Tips mudah lainnya untuk menyesuaikan ukuran karpet dengan ukuran ruangan adalah dengan mencobakan karpet yang tadinya Anda maksudkan untuk dipasang di ruang tamu menjadi di ruang keluarga atau kamar tidur. Mengapa demikian? Karena ukuran setiap ruangan di rumah pasti berbeda-beda dan akan ada satu ruangan yang bisa ‘menerima’ karpet tersebut meskipun sebenarnya ruangan tersebut tidak membutuhkan karpet. Tapi hal ini akan lebih baik daripada karpet yang sudah Anda beli tidak terpakai sama sekali dan hanya teronggok di gudang.

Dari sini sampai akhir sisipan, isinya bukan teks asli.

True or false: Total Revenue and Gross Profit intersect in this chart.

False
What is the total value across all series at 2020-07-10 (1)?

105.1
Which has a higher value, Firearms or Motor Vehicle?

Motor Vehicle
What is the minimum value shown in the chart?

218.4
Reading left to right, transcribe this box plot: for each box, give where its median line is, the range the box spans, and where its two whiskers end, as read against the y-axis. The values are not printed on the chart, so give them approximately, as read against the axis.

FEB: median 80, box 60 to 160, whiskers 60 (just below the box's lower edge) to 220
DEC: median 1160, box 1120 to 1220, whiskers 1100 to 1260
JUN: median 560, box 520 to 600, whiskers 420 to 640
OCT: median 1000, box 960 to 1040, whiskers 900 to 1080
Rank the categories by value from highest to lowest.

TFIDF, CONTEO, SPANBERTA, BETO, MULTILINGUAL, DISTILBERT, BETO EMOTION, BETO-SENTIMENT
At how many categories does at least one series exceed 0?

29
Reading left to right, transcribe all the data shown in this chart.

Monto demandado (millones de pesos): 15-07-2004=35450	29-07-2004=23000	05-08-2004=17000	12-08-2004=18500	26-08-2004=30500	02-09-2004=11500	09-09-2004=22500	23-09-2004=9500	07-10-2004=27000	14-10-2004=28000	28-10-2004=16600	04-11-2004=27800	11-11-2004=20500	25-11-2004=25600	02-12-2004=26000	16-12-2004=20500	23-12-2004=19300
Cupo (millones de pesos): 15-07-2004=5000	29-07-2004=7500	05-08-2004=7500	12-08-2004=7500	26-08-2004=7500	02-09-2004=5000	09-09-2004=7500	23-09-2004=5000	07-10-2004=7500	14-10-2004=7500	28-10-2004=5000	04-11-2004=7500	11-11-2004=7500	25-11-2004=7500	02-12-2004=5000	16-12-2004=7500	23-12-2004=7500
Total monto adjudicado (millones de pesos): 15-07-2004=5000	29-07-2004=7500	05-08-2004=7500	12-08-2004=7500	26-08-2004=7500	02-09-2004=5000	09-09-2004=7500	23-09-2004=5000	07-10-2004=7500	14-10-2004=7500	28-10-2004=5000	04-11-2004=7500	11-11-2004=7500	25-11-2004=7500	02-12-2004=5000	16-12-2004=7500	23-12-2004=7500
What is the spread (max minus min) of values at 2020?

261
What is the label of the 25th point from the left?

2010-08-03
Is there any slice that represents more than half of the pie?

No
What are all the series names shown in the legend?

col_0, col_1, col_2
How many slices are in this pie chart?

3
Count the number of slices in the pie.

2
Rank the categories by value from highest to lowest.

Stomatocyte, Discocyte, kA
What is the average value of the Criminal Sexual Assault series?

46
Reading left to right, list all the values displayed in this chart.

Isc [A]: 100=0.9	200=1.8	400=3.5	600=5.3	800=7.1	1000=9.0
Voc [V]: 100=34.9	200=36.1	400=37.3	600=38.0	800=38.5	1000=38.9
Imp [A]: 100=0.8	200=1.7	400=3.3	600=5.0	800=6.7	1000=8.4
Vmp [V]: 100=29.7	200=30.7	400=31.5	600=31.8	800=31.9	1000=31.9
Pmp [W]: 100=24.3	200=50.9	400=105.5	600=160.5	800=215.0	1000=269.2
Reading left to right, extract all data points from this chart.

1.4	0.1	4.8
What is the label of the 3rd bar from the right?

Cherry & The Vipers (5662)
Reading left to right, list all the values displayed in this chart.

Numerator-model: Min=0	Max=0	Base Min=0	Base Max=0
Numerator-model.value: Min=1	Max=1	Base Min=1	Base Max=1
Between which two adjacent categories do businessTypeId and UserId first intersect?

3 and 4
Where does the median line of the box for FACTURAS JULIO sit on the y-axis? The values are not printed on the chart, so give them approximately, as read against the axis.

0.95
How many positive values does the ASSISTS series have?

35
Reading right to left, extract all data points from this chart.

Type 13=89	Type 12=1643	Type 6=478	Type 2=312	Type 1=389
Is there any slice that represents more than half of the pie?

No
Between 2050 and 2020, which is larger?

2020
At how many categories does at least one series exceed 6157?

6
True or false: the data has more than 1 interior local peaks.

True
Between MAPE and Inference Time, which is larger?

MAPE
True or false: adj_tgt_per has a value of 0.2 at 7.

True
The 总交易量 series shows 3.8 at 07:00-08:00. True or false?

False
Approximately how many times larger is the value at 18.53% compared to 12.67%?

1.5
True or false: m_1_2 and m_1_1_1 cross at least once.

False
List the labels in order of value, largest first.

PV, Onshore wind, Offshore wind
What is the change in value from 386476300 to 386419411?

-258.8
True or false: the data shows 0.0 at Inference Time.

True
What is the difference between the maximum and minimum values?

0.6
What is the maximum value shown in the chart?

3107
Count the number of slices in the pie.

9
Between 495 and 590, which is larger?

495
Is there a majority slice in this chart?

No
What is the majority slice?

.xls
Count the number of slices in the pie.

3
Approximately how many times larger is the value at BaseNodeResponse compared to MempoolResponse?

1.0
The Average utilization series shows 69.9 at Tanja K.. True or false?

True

8. pastikan sesuai dengan selera

Aturan dan tips di atas tidak harus Anda jalankan semuanya. Lakukan yang sekiranya cocok dengan konsep dan rencana, serta selera Anda. Tidak ada gunanya Anda mematuhi aturan-aturan tersebut kalau pada akhirnya Anda tidak menyukai konsep ruangan Anda. Karenanya, kalau Anda ingin berkreasi dengan ruangan Anda dan karpet baru Anda, lakukanlah. Anda bisa menggunakan karpet lingkaran besar untuk ruangan persegi Anda, Anda bisa memasang karpet secara diagonal di area duduk ruang tamu Anda, atau ide lainnya yang terpikirkan dalam kepala Anda. Cobalah segala hal yang ingin Anda coba hingga Anda menemukan posisi karpet yang tepat. 

Memastikan apakah ukuran karpet akan pas untuk ruangan atau tidak jangan dijadikan perkara yang mempersulit Anda dalam menyempurnakan dekorasi ruangan. Anda dapat melakukan beberapa tips di atas atau merealisasikan ide-ide brilian Anda dalam mengonsep ruangan. Apalagi kalau Anda ingin mendekorasi ruangan yang personal, maka bagaimanapun posisi atau ukuran karpetnya, selama Anda nyaman dengan karpet tersebut, maka bukanlah sebuah masalah. Namun, untuk menghindari kesalahan pembelian karpet, langkah seperti mengukur dengan cermat ukuran ruangan dan area yang akan dipasangi karpet adalah langkah yang wajib Anda lakukan jika tidak ingin repot menukar karpet ke ruangan lain atau mengkreasikan karpet dengan karpet lain. Persiapkan segalanya dengan baik, jika Anda tipe yang tidak ingin repot nantinya. Apapun langkah yang Anda pilih, selamat berburu karpet!